Когда он видел злобу, людское безобразие и жестокость, он физически страдал, силясь понять и все же не понимая возможности зла в людях.
Не поверить человеку, как бы явно тот ни лгал, надо было ему заставить себя, потому что он всегда верил каждому.
Строгость и чистота нравов и правил, привитая ему рождением и воспитанием в староверческой семье со старинными традициями, смягчалась в нем бережным обхождением с каждым, кто сталкивался с ним. В его манерах по отношению к женщинам и старикам было что-то старомодное, неравное; он смотрел снизу вверх на них и не было границ его рыцарским заботам и предупредительности.
«Мне кажется, что за людьми надо ходить, как за больными или детьми», — признался он мне.
В этом жизненном правиле Егора не было высокомерия. Его сострадающее сердце сильнее всего отзывалось на боль человеческую, — а кто из людей без боли? — и все казались ему достойными только любви и осторожного ухода, которым окружают больного или ребенка.
Потом он был совершенно вне прицепленности к бесчисленному количеству жизненных мелочей, составляющих ткань ежедневного существования. И многое, что могло сердить, волновать или мучить людей, было лишено для него вкуса реальности, а возможность подобной заинтересованности, должно быть, казалась ему нездоровьем или ребячеством.
В долгой серьезной дружбе, связывавшей нас с Егором, внешние события его жизни никогда не интересовали меня и даже мало известны мне, потому что центральным пунктом внимания всегда являлась его богатая и сложная внутренняя жизнь, проявления которой во вне, в действии, само собой были понятны и законно неизбежны, так как у него не было, при кристаллической чистоте его мысли и слова, расхождения с делом.
Е. С. Сазонов родился в 1879 году. Происходил из староверческой семьи Уфимской губернии. Кажется, еще дед его был крепостным и откупился от барина на волю, но отцу уже удалось выбиться из податного сословия и стать даже богатым купцом, имевшим возможность дать образование своим двум сыновьям. Ко времени взрослости Егора отец успел разориться, но все же доучивал детей. В период своего студенчества Егор был исключен из университета в 1901 г. за принадлежность к уральскому союзу социал-демократов и социал-революционеров, арестован и сослан в 1902 году в Якутскую область на 5 лет. Бежал из ссылки за границу, где заявил уже о своем желании пойти на террористический акт.

------------------------------------------------------------------------

ЗАДАНИЕ
Напишите продолжение текста о Егоре Сазонове, начиная сразу после его последнего предложения.

------------------------------------------------------------------------

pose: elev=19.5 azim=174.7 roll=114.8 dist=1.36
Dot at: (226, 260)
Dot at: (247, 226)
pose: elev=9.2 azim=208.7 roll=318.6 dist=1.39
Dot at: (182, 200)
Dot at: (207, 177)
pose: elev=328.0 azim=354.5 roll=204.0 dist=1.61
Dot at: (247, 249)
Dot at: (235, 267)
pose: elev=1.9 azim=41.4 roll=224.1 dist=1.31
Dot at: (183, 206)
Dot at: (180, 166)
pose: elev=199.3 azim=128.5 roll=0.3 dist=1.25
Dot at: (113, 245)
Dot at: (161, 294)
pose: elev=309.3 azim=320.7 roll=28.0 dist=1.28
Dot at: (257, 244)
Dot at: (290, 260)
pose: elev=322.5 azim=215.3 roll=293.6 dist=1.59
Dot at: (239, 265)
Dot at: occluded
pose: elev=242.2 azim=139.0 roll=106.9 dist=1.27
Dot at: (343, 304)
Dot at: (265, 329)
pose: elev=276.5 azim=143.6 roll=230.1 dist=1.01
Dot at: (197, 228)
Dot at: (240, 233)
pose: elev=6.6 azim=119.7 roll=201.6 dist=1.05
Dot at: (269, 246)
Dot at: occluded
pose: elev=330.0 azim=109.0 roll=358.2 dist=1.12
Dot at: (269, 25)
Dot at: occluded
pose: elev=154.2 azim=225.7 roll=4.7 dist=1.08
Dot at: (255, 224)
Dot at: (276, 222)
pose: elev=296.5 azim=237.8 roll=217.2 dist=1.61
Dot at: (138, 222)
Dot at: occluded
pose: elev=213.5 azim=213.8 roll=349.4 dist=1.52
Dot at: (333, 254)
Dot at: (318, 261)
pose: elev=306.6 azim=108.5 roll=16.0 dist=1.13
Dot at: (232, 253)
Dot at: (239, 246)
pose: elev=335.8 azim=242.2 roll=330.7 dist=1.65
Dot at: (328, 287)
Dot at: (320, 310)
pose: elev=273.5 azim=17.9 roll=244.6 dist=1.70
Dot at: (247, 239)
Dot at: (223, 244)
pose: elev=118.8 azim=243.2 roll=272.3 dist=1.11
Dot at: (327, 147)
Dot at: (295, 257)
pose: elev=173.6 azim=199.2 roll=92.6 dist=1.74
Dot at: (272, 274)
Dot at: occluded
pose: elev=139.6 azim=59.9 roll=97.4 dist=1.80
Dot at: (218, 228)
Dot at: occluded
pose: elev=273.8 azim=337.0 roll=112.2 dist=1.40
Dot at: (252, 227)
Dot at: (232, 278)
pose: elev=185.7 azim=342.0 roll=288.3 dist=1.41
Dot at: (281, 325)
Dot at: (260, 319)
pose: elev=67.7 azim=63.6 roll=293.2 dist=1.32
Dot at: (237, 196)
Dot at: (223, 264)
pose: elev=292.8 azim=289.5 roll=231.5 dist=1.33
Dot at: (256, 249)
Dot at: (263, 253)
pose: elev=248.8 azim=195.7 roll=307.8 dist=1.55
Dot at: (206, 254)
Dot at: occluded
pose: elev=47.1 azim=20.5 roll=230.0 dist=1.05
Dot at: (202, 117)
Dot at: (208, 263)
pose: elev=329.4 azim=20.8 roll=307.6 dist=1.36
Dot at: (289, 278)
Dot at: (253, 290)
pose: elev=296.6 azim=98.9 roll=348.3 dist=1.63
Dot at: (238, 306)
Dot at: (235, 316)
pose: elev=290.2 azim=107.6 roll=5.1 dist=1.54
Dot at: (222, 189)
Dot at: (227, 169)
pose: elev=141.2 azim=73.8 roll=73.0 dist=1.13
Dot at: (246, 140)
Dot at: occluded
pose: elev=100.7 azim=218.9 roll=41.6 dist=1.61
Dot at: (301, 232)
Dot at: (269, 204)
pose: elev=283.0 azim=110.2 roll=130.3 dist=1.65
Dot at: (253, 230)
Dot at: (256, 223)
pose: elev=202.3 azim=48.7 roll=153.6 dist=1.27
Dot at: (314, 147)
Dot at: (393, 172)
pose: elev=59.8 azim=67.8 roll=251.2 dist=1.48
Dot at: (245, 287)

------------------------------------------------------------------------

ПИСЬМЕННЫЙ ОТВЕТ
Акт на Плеве должен был по первоначальному заданию Б. О. произвести Каляев; потом вышло так, что пошел на него Сазонов. Из-за огромных трудностей акта (почти невозможность поимки Плеве) Сазонов предлагал себя только для задержки экипажа, предоставляя нападение на министра другим боевикам. Он хотел кинуться с бомбой под ноги быстро несущимся лошадям. Это было отклонено содрогнувшимися товарищами. Но, бросая уже сам бомбу в карету Плеве, все же, для большей уверенности, оставил между собой и местом взрыва такое малое расстояние, что надо считать случайностью и чудом спасение его от смерти. Изорван, опален и изранен, он был потом столь тяжко избит, что долго находился на краю смерти. Молодой организм победил, однако, и боль, и болезнь, и мы встретили его здоровым.
Он рассказывал, что, подбежав с бомбой к карете Плеве, встретился с министром глазами. Тот, должно быть, все сразу понял. Увидел свою смерть… И ужасный взгляд, полный дикого испуга, приковался к стеклу. Егор, вспоминая и пытаясь передать, какой был этот взгляд, содрогнулся тогда заново.
Еще Егор рассказывал, что особенно тяжелым было для него опасение во время болезни сказать что-нибудь лишнее. Взрыв помимо поранения головы и тела, причинил ему, наверное, мозговое сотрясение, и у него было долгое горячечно-бессознательное состояние. Когда в бреду Егор открывал глаза, он всегда видел наклонившиеся над собой лисьи морды шпионов, жадно слушавших его бред и вставлявших провокационные замечания ему в тон. И пронзенный острым ужасом, что, может быть, он выдает, и чувством полного своего бессилия в борьбе с болезнью, Егор впадал опять в полное бессознание, унося с собой туда ощущение самого величайшего горя и позора для революционера.